Originally Posted by rickair7777
As far as Vmca certification, higher weight actually improves (lowers) Vmca. This is because in proper (banked) SE flight, all of the total lift generated by the wings is NOT directed vertically...some of it goes horizontally in the direction of bank (towards the good engine). This horizontal lift component helps to offset some of the yaw tendency caused by the good engine...therefore requiring less available rudder, since some of the rudder's work is already done by the horizontal lift component. Since the horizontal and vertical lift components are both part of the total lift, and a heavier airplane requires more total lift to generate the required vertical lift, the horizontal lift component will also be greater for a more haevily loaded airplane.
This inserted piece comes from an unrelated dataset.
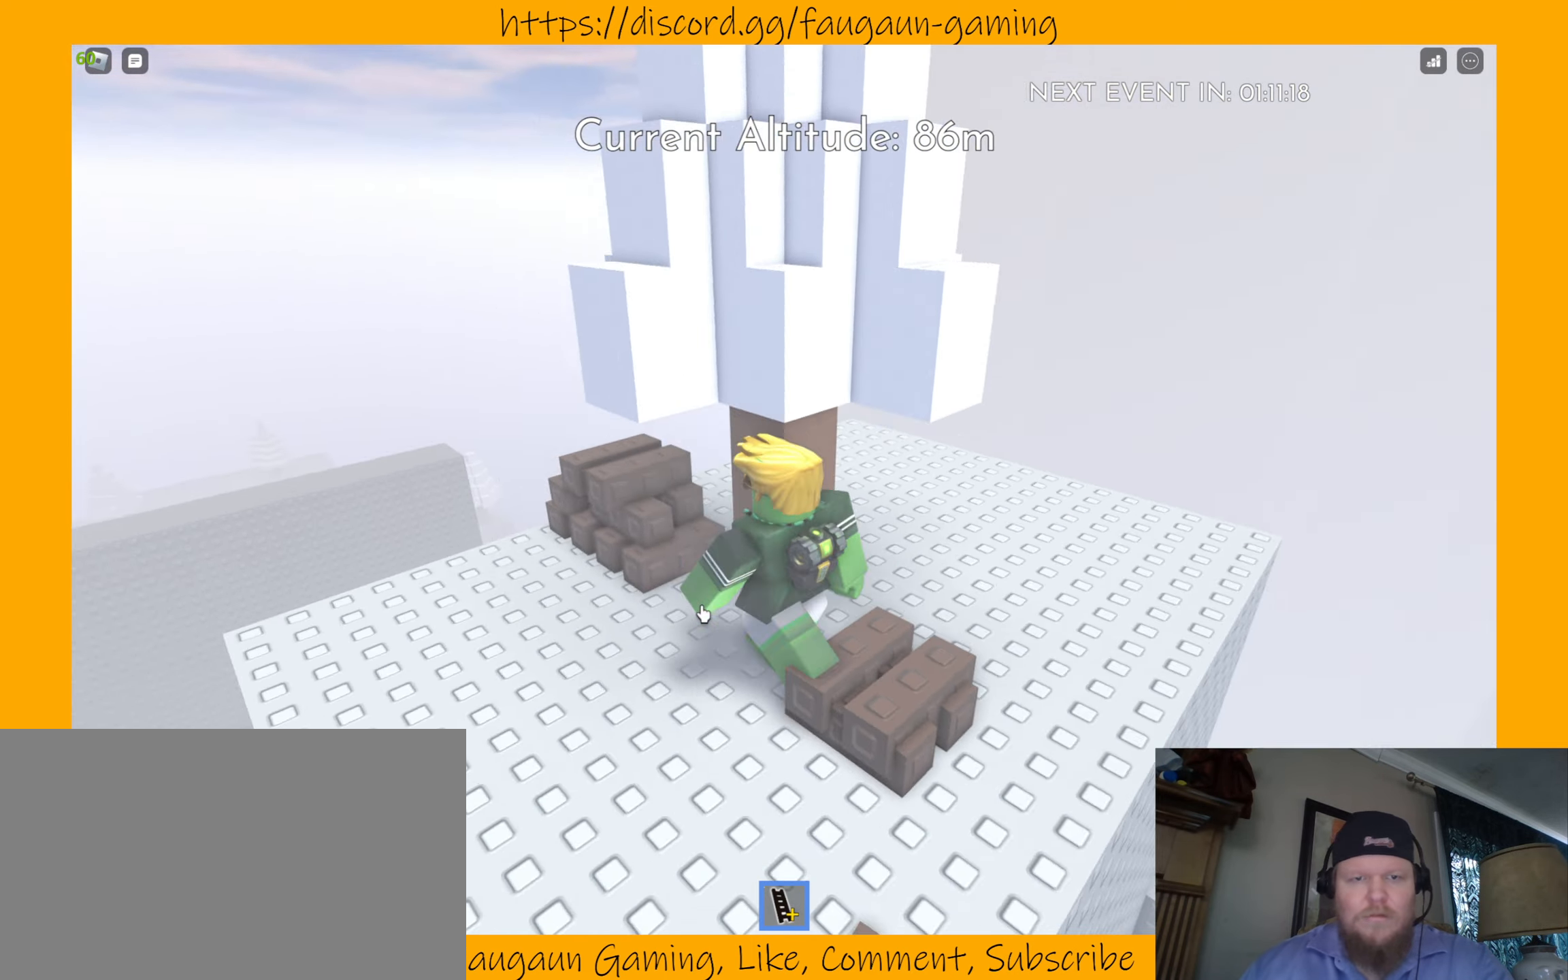
{"keys": [], "mouse": ["right"], "events": [[100, "a", "up"], [200, "a", "down"], [434, "a", "up"]]}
Everything rickair wrote is correct. Since the manufacturers are always trying to get the lowest possible Vmc, FARs need to specify a weight and max bank angle to use.
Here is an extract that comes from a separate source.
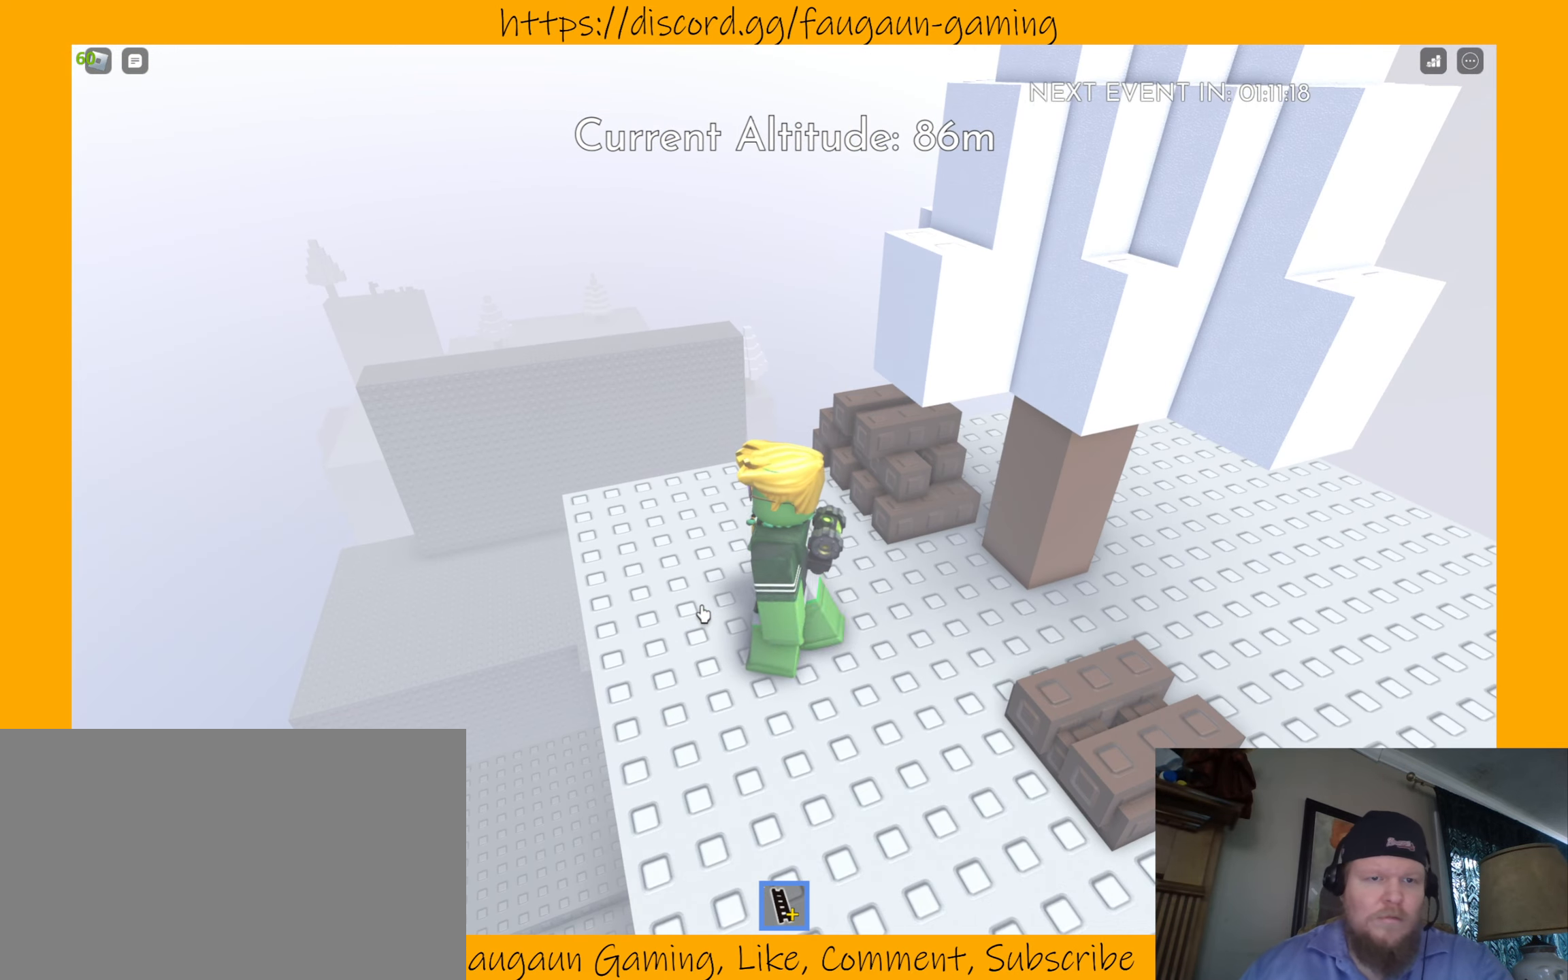
{"keys": [], "mouse": ["right"], "events": []}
HOWEVER, from an operational point of view, a better way to look at it is that a heavier aircraft will require LESS bank angle to achieve zero sideslip. Since you should aways shoot for zero sideslip when single engine, just consider that the required bank angle changes with weight, but Vmc does not.
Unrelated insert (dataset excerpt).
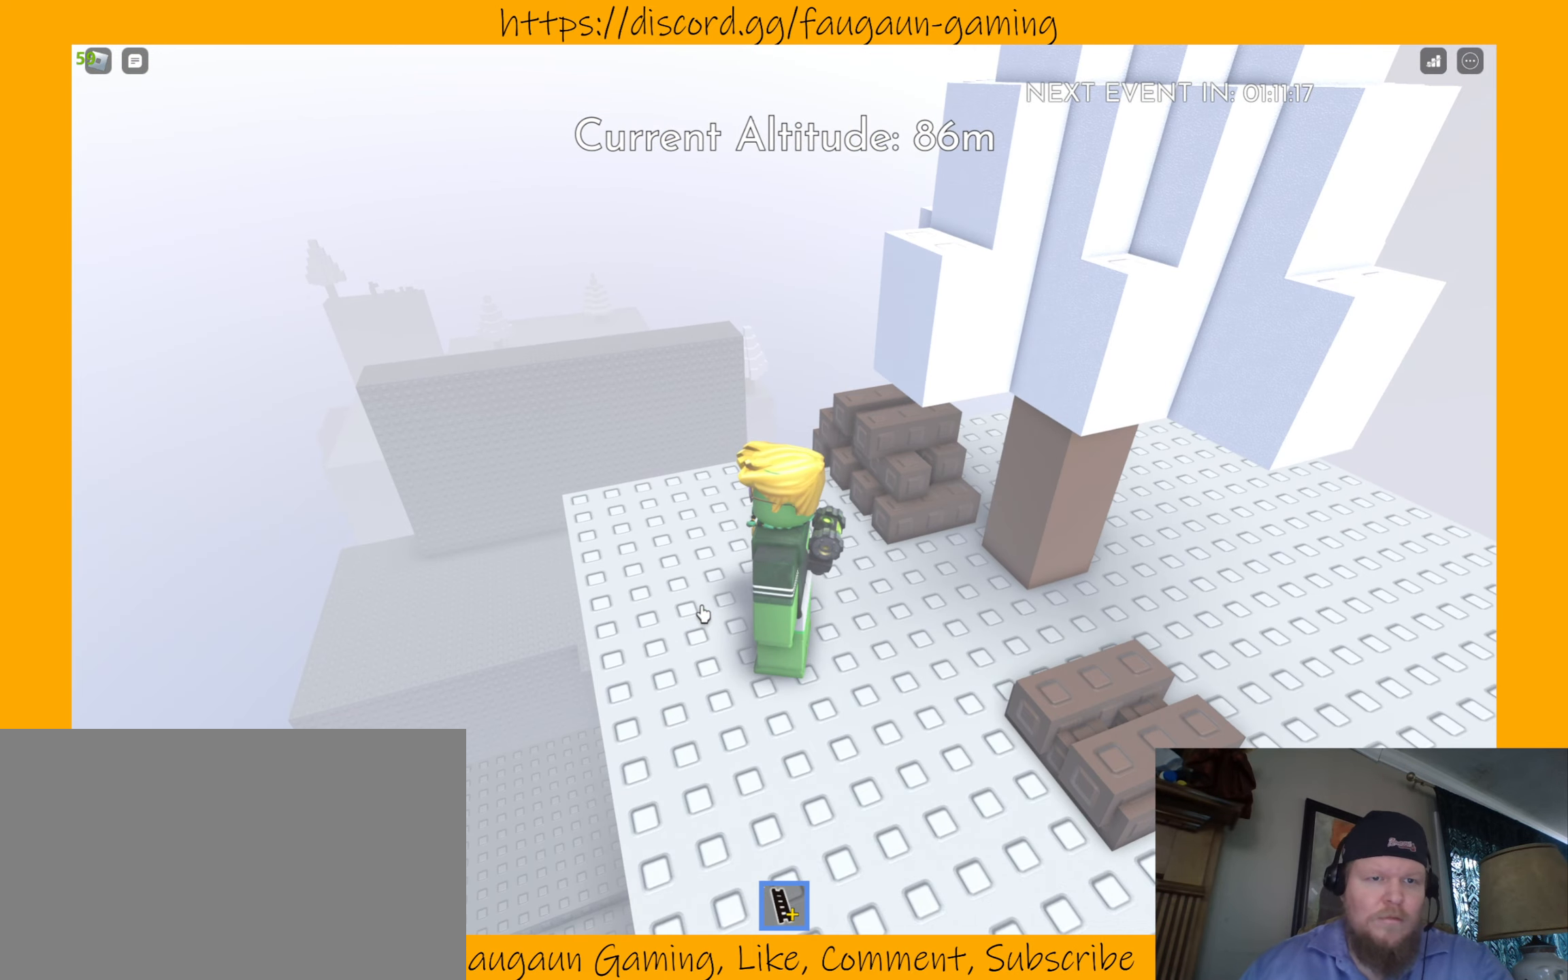
{"keys": [], "mouse": ["right"], "events": []}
The Vmc - Weight - bank angle relationship involves 3 variables. Therefore it just depends on which one you want to keep constant to analyze the relationship of the other two. For a given bank angle, a higher weight will lower your Vmc. However, we should not keep the same bank angle at different weights. Instead, we should REDUCE the bank angle at higher weight, keeping Vmc unchanged. This is the only way to keep flying in zero sideslip at different weights.
Heavy airplane - zero sideslip - 2 deg bank into live engine - Vmc=60kt
Light airplane - zero sideslip - 3 deg bank into live engine - Vmc=60kt
(obviously I made these numbers up)
I hope I didn't confuse you. I just thought I'd add my $.02 since I hear too many students saying that a higher weight is "good" for Vmc. Thats not exactly correct. Vmc should not change if flying in zero sideslip (constant heading, 2-3deg of bank into the live engine) at various weights. However, there would be a difference in Vmc only when executing a turn at a given bank angle. Note i said "turn", not "bank", because you are always banked when flying at a constant heading in zero sideslip.